**ABOUT THIS EXERCISE**
Out of the material that follows, write out exactly the lines from the line with "- macOS Catalina 10.15.6" to the line with "Disease & Preventive Health", both ends included, and no others.
▬▬▬
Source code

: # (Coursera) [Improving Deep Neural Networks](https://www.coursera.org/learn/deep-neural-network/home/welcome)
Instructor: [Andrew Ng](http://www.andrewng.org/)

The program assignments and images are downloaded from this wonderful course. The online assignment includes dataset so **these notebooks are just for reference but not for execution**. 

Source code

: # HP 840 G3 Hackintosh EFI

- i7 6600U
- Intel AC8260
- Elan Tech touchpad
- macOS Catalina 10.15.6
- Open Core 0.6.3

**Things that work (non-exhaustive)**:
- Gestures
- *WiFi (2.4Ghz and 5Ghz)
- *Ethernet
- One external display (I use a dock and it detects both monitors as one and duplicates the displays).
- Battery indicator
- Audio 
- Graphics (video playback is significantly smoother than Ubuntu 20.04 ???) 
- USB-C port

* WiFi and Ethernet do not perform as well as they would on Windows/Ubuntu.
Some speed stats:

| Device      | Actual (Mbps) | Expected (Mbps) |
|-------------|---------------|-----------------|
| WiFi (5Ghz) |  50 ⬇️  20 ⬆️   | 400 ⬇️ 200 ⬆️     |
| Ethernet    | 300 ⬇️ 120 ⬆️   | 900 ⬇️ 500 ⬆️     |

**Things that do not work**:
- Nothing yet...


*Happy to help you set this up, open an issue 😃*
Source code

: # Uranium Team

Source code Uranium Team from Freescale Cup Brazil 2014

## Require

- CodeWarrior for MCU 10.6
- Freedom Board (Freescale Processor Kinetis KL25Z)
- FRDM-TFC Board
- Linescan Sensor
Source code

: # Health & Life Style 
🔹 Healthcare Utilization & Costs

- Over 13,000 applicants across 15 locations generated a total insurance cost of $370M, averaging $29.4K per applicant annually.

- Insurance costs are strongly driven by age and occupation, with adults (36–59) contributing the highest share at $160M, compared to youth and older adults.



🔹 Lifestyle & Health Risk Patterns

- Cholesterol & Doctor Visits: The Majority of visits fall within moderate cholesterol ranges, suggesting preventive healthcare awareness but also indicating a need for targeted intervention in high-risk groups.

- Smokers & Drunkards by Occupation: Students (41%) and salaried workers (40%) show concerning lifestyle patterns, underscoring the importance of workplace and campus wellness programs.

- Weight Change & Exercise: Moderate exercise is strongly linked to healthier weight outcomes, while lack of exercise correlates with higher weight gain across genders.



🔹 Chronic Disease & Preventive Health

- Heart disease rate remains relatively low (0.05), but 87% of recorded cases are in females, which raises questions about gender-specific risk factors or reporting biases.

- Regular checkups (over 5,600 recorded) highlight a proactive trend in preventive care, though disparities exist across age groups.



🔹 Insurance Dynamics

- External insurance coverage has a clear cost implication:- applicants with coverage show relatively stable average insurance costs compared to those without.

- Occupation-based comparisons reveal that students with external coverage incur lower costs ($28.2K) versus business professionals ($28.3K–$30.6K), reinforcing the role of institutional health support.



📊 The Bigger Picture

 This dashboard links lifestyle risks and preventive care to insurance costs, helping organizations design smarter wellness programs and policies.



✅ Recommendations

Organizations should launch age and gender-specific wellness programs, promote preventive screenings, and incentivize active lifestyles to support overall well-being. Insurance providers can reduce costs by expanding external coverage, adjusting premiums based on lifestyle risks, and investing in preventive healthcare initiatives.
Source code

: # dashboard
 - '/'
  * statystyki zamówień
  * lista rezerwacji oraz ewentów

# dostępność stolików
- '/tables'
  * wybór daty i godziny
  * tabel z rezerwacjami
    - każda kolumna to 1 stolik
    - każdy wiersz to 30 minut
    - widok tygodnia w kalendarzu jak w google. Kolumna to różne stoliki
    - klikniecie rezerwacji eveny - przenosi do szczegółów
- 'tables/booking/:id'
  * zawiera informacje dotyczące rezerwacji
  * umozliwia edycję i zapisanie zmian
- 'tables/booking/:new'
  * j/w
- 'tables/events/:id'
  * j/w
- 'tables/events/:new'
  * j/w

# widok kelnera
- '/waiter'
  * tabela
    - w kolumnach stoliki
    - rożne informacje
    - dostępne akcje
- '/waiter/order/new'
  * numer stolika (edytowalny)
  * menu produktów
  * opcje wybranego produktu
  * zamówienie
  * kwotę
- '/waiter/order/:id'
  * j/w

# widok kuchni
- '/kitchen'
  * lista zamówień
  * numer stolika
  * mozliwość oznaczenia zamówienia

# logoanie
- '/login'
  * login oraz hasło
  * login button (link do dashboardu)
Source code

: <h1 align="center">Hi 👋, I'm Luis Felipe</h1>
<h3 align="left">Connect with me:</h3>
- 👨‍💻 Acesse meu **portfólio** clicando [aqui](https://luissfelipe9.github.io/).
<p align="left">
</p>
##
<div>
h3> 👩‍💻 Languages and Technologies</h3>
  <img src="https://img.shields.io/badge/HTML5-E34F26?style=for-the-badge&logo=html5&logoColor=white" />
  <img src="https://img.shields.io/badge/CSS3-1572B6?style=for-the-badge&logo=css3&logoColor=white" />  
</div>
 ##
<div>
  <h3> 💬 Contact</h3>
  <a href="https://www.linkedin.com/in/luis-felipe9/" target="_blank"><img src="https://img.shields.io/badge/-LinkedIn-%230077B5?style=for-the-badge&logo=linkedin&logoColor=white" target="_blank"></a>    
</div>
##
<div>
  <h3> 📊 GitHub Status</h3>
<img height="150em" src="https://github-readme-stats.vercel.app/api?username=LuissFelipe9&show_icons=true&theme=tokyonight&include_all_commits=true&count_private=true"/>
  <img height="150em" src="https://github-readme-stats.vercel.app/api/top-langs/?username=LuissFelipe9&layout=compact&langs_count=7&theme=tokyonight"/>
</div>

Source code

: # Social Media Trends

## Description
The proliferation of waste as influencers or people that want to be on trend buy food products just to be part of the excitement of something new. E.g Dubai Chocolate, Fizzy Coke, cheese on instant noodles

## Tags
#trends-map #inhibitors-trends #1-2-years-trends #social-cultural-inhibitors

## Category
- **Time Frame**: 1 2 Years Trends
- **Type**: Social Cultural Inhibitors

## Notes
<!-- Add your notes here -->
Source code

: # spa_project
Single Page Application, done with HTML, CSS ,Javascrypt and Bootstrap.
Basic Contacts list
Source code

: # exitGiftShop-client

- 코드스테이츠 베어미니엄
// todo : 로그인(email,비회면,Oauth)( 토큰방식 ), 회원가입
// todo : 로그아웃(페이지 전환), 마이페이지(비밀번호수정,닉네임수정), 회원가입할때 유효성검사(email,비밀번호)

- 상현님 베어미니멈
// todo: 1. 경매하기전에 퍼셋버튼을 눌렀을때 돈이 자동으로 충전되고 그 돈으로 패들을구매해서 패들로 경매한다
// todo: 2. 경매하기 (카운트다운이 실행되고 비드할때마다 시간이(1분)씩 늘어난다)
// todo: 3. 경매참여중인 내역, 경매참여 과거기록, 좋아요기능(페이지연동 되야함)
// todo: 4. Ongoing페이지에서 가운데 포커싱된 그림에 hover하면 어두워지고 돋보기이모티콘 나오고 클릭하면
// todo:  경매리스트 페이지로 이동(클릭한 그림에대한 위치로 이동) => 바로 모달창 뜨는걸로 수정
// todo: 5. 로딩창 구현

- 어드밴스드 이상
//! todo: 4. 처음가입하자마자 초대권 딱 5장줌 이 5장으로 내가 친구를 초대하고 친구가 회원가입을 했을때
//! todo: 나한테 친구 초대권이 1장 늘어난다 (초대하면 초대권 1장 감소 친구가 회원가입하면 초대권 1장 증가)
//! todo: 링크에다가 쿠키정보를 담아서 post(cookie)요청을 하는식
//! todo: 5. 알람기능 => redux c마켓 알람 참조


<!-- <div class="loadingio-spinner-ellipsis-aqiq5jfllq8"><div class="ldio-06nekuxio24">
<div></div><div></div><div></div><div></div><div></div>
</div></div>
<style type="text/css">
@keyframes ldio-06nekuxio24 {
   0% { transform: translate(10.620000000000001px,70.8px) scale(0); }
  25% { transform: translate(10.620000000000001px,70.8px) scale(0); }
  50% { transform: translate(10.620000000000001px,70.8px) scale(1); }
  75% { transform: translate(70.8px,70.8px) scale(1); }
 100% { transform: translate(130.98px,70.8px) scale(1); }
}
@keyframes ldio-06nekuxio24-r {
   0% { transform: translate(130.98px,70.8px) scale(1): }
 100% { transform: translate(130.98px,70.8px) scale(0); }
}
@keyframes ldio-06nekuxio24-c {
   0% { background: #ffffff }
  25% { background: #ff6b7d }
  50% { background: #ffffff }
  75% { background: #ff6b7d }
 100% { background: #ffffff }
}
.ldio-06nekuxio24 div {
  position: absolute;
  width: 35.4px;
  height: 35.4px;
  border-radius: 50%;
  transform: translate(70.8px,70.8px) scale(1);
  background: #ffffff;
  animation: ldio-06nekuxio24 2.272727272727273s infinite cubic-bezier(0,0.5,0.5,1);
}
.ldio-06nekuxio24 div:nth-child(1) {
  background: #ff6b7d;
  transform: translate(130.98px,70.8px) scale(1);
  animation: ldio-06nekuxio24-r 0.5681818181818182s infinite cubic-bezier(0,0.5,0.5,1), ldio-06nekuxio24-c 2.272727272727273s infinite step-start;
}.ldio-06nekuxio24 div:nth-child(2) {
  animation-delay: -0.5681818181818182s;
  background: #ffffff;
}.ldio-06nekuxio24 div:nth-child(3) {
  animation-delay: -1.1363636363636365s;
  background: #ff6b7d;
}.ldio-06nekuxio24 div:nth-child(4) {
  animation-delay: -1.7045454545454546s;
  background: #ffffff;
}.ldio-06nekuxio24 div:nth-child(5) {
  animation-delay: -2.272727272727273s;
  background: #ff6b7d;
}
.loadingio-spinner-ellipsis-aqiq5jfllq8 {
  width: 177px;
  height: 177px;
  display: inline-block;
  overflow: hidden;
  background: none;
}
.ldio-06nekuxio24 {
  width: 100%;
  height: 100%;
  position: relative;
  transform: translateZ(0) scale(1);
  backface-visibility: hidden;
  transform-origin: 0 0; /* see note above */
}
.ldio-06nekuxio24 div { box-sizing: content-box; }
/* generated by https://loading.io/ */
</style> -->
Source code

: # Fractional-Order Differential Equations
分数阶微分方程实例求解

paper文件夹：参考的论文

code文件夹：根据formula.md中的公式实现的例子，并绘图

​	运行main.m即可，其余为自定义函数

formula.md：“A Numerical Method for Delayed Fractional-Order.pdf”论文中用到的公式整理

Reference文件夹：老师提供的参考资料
▬▬▬
**WRITTEN RESPONSE**
- macOS Catalina 10.15.6
- Open Core 0.6.3

**Things that work (non-exhaustive)**:
- Gestures
- *WiFi (2.4Ghz and 5Ghz)
- *Ethernet
- One external display (I use a dock and it detects both monitors as one and duplicates the displays).
- Battery indicator
- Audio 
- Graphics (video playback is significantly smoother than Ubuntu 20.04 ???) 
- USB-C port

* WiFi and Ethernet do not perform as well as they would on Windows/Ubuntu.
Some speed stats:

| Device      | Actual (Mbps) | Expected (Mbps) |
|-------------|---------------|-----------------|
| WiFi (5Ghz) |  50 ⬇️  20 ⬆️   | 400 ⬇️ 200 ⬆️     |
| Ethernet    | 300 ⬇️ 120 ⬆️   | 900 ⬇️ 500 ⬆️     |

**Things that do not work**:
- Nothing yet...


*Happy to help you set this up, open an issue 😃*
Source code

: # Uranium Team

Source code Uranium Team from Freescale Cup Brazil 2014

## Require

- CodeWarrior for MCU 10.6
- Freedom Board (Freescale Processor Kinetis KL25Z)
- FRDM-TFC Board
- Linescan Sensor
Source code

: # Health & Life Style 
🔹 Healthcare Utilization & Costs

- Over 13,000 applicants across 15 locations generated a total insurance cost of $370M, averaging $29.4K per applicant annually.

- Insurance costs are strongly driven by age and occupation, with adults (36–59) contributing the highest share at $160M, compared to youth and older adults.



🔹 Lifestyle & Health Risk Patterns

- Cholesterol & Doctor Visits: The Majority of visits fall within moderate cholesterol ranges, suggesting preventive healthcare awareness but also indicating a need for targeted intervention in high-risk groups.

- Smokers & Drunkards by Occupation: Students (41%) and salaried workers (40%) show concerning lifestyle patterns, underscoring the importance of workplace and campus wellness programs.

- Weight Change & Exercise: Moderate exercise is strongly linked to healthier weight outcomes, while lack of exercise correlates with higher weight gain across genders.



🔹 Chronic Disease & Preventive Health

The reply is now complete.